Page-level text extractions
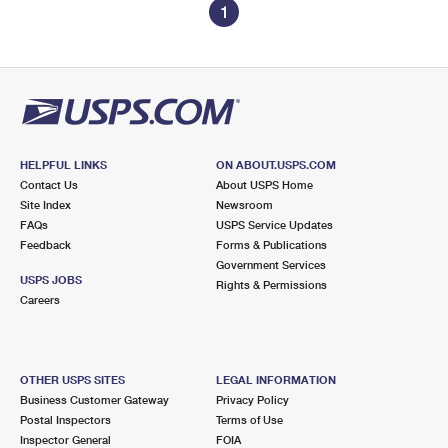
1
HELPFUL LINKS
ON ABOUT.USPS.COM
Contact Us
About USPS Home
Site Index
Newsroom
FAQs
USPS Service Updates
Feedback
Forms & Publications
Government Services
USPS JOBS
Rights & Permissions
Careers
OTHER USPS SITES
LEGAL INFORMATION
Business Customer Gateway
Privacy Policy
Postal Inspectors
Terms of Use
Inspector General
FOIA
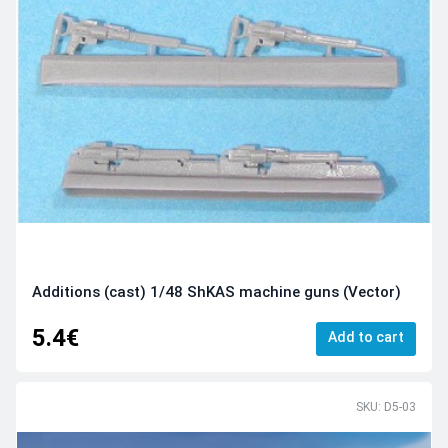
Additions (cast) 1/48 ShKAS machine guns (Vector)
5.4€
Add to cart
SKU: D5-03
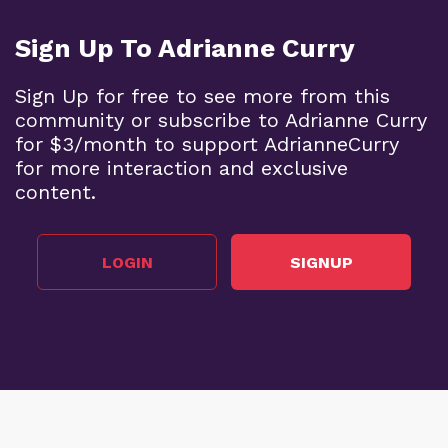
Sign Up To Adrianne Curry
Sign Up for free to see more from this
community or subscribe to Adrianne Curry
for $3/month to support AdrianneCurry
for more interaction and exclusive
content.
LOGIN
SIGNUP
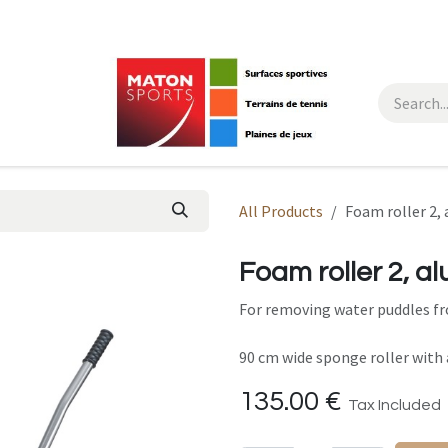
All Products
Foam roller 2,
Foam roller 2, a
For removing water puddles fr
90 cm wide sponge roller with
135.00
€
Tax Included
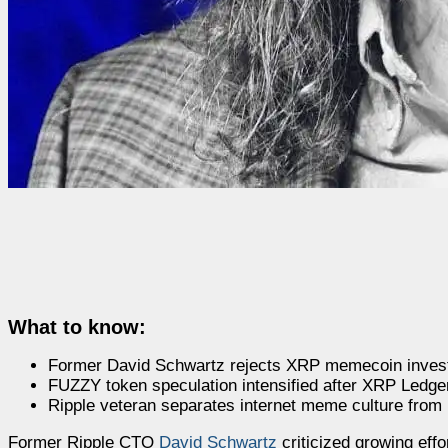
What to know:
Former David Schwartz rejects XRP memecoin investm
FUZZY token speculation intensified after XRP Ledger 
Ripple veteran separates internet meme culture from 
Former Ripple CTO
David Schwartz
criticized growing eff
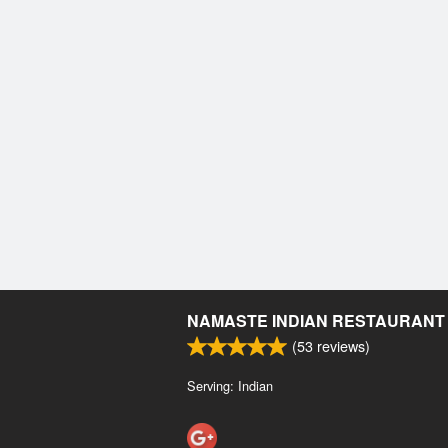
NAMASTE INDIAN RESTAURANT
(
53
reviews)
Serving: Indian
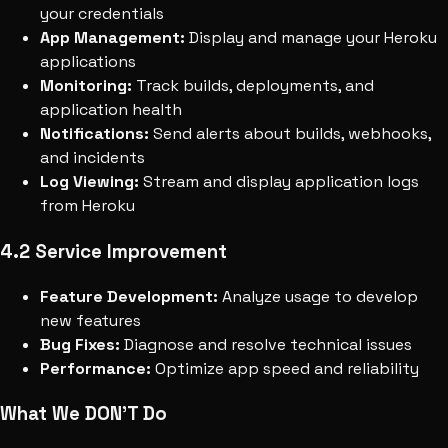
your credentials
App Management:
Display and manage your Heroku
applications
Monitoring:
Track builds, deployments, and
application health
Notifications:
Send alerts about builds, webhooks,
and incidents
Log Viewing:
Stream and display application logs
from Heroku
4.2 Service Improvement
Feature Development:
Analyze usage to develop
new features
Bug Fixes:
Diagnose and resolve technical issues
Performance:
Optimize app speed and reliability
What We DON'T Do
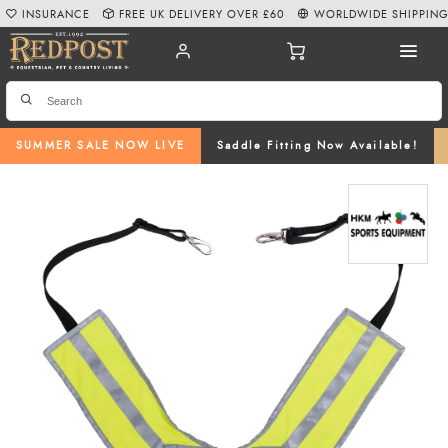
INSURANCE
FREE UK DELIVERY OVER £60
WORLDWIDE SHIPPIN
SUMMER SALE NOW LIVE
Saddle Fitting Now Available!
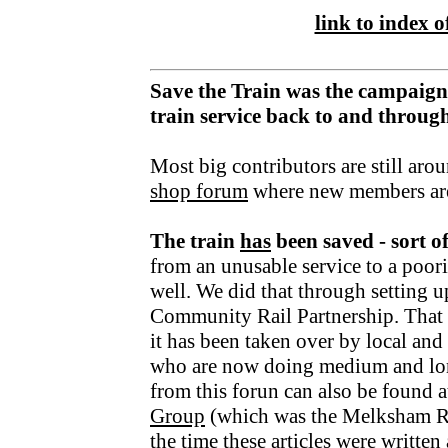
link to index of
Save the Train was the campaign
train service back to and throu
Most big contributors are still aro
shop forum
where new members ar
The train
has
been saved - sort o
from an unusable service to a poori
well. We did that through setting u
Community Rail Partnership. That fu
it has been taken over by local an
who are now doing medium and lo
from this forun can also be found a
Group
(which was the Melksham R
the time these articles were writte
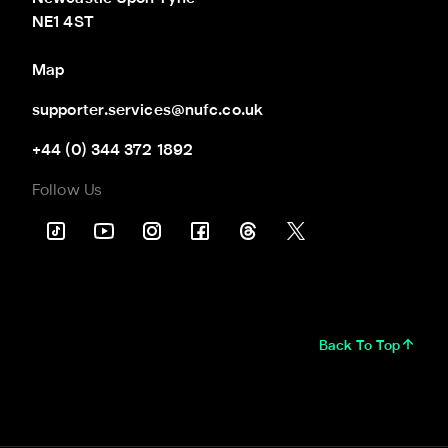
NE1 4ST
Map
supporter.services@nufc.co.uk
+44 (0) 344 372 1892
Follow Us
Back To Top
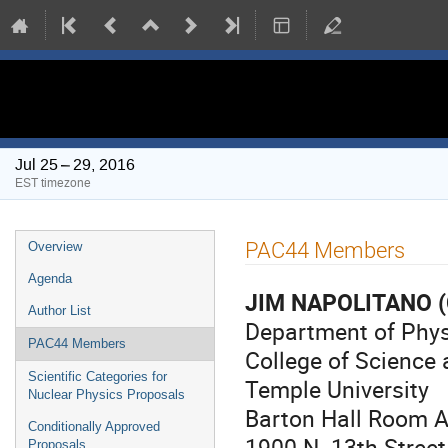
PAC 44 Meeting
Jul 25 – 29, 2016
EST timezone
Event
PAC44 Members
Overview
menu
Agenda
JIM NAPOLITANO
(
Author List
Department of Phy
PAC44 Members
College of Science
Scientific Categories for
Temple University
Nuclear Physics Proposals
Barton Hall Room 
Conditionally Approved
1900 N. 13th Street
Proposals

What is required
For the string "this", give the number of lines in the data that contain it, and only that number.

Finished task
2